9 Dèc : Immaculée Conception de Marie (Luc 1, 26-38)

Publié le

Catégorie : Archives

En parlant du Christ, nouvel Adam, de Marie, nouvelle Eve, on confesse que la révélation évangélique relance la création en la couronnant, du fait que Pâques inaugure les temps nouveaux annoncés par les prophètes et préparés par la longue histoire de l’Alliance de Dieu avec Israël.

Le destin de Marie s’inscrit dans cette longue histoire, et s’il sort de l’ordinaire, en raison de l’exception qu’il représente (sa conception immaculée), il en est aussi un maillon comme les autres. Marie ne serait pas Mère de Dieu, si elle n’était pas d’abord fille d’Israël ; elle ne serait pas la mère de tous les vivants, si elle n’était pas d’abord Comblée-de-grâce, fille de Dieu, choisie par Lui pour donner le jour à Jésus qui sera appelé Fils du Très-Haut.Là est la clef du mystère que célèbre la fête d’aujourd’hui : en négatif, on a isolé le cas de Marie de l’histoire du Salut, croyant ainsi mieux honorer Jésus, le Verbe de Dieu, et de ce fait, on a fait d’elle une créature ‘hors sol’, pas complètement femme et presque apparentée aux divinités vierges et mères.

Or, bien que le mystère de l’incarnation échappe à toute explication, à toute vérification, il est une histoire profondément humaine, une histoire de générations, de filiations, d’engendrement et d’enfantement. La sobriété des récits de l’enfance de Jésus, dans saint Luc, milite pour qu’on prenne bien au sérieux les faits et les personnages de cette histoire. Pour ce qui regarde Marie, tenons-nous en aux écrits, sans laisser vagabonder notre imaginaire. Peut-être avons-nous trop souvent peint Dieu avec un visage d’homme, de mâle (ish/vir). L’Écriture nous dit bien que c’est l’homme (Adam/homo) qui est à l‘image de Dieu. De ce fait, la piété populaire avait besoin d’une image féminine (isha/mulier), pour contrebalancer celle, masculine, que nous nous sommes faite de Dieu.

### Entrées présentées

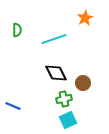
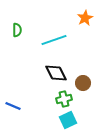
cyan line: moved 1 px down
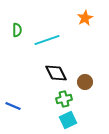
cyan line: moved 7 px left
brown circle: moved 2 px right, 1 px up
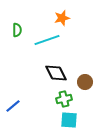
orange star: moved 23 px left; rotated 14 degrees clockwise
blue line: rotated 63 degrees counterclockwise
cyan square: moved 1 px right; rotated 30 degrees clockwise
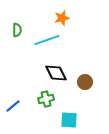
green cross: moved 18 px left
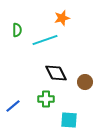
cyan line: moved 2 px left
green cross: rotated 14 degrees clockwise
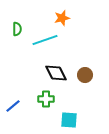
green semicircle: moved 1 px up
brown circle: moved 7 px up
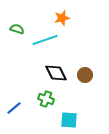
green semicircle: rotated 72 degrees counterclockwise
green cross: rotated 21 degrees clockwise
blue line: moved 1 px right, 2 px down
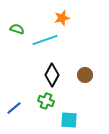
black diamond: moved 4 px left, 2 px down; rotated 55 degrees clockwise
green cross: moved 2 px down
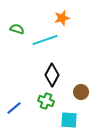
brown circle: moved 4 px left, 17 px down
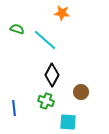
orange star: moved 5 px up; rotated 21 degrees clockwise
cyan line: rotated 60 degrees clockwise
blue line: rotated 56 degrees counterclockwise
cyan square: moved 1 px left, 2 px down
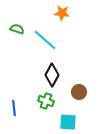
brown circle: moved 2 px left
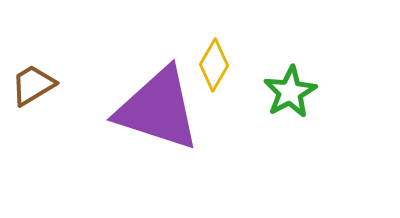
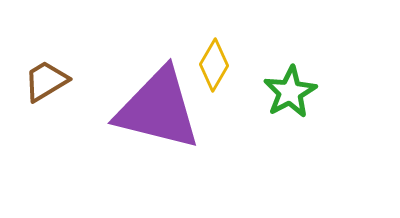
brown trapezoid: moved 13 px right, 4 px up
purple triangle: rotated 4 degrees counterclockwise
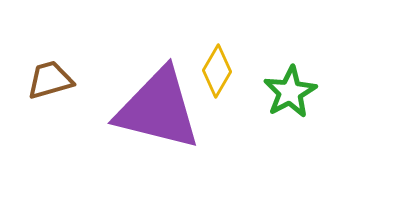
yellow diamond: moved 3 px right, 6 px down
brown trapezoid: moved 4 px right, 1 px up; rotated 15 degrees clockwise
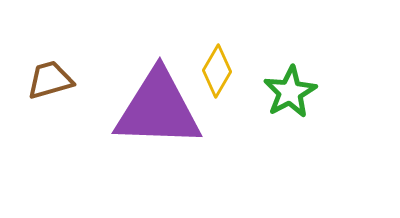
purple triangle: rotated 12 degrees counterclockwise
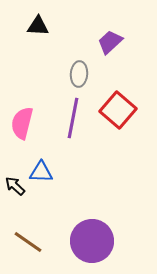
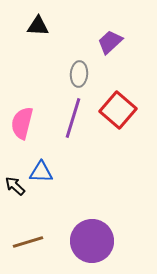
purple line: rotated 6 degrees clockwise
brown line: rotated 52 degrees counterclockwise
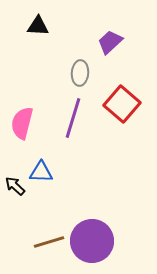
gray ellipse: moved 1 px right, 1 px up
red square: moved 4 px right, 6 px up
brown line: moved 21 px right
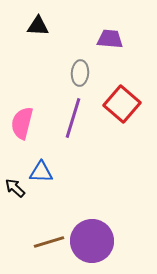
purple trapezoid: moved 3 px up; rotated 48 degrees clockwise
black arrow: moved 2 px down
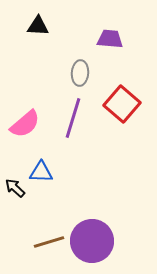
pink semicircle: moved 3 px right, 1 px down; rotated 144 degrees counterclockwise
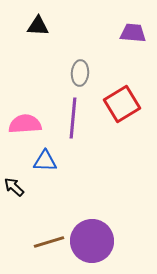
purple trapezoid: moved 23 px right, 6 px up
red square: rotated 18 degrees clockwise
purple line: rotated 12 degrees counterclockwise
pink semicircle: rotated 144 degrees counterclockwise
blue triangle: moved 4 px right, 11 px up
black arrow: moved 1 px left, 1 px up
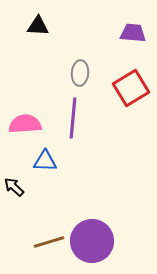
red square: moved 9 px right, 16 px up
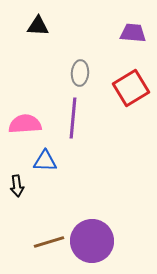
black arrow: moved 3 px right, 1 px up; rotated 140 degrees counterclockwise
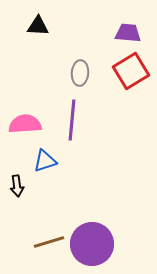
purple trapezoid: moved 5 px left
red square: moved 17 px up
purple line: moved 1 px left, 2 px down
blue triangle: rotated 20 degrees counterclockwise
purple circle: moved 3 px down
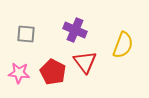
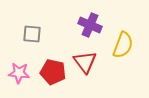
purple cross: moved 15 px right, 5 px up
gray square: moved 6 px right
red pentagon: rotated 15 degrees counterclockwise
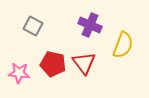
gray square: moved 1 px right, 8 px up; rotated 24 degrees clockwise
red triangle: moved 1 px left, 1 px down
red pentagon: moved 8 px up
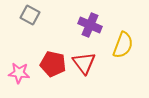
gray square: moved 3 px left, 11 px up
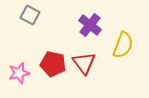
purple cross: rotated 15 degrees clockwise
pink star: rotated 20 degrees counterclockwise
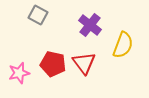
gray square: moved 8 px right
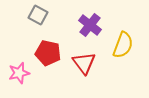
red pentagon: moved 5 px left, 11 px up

==

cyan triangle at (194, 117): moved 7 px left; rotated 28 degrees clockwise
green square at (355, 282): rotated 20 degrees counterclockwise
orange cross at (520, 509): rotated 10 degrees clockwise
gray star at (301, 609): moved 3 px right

### Consignes
1 - D'après le texte sur l'Immaculée Conception, quel évangéliste rapporte avec sobriété les récits de l'enfance de Jésus ?
2 - Relevez tous les mots hébreux et latins placés entre parenthèses dans le texte sur l'Immaculée Conception.
3 - Poursuivez le texte sur l'Immaculée Conception après sa dernière phrase.

### Corrigé
1 - Saint Luc.

2 - ish, vir, Adam, homo, isha, mulier

3 -
Non, Dieu est Dieu, Le-Tout-Autre, et Marie est une femme de chez nous, dont la destinée est typique de la nôtre. Là, bien sûr, nous semblons nous éloigner des écrits, mais pas tant que cela : quand Jésus fait éclater le cercle familial, en déclarant que celui/celle qui écoute sa parole et accomplit sa volonté est pour lui une mère, un frère, une sœur (cf. Lc 8, 21), ne laisse-t-il pas entendre qu’il nous faut lire les Écritures en en cherchant le sens caché, mais bien présent.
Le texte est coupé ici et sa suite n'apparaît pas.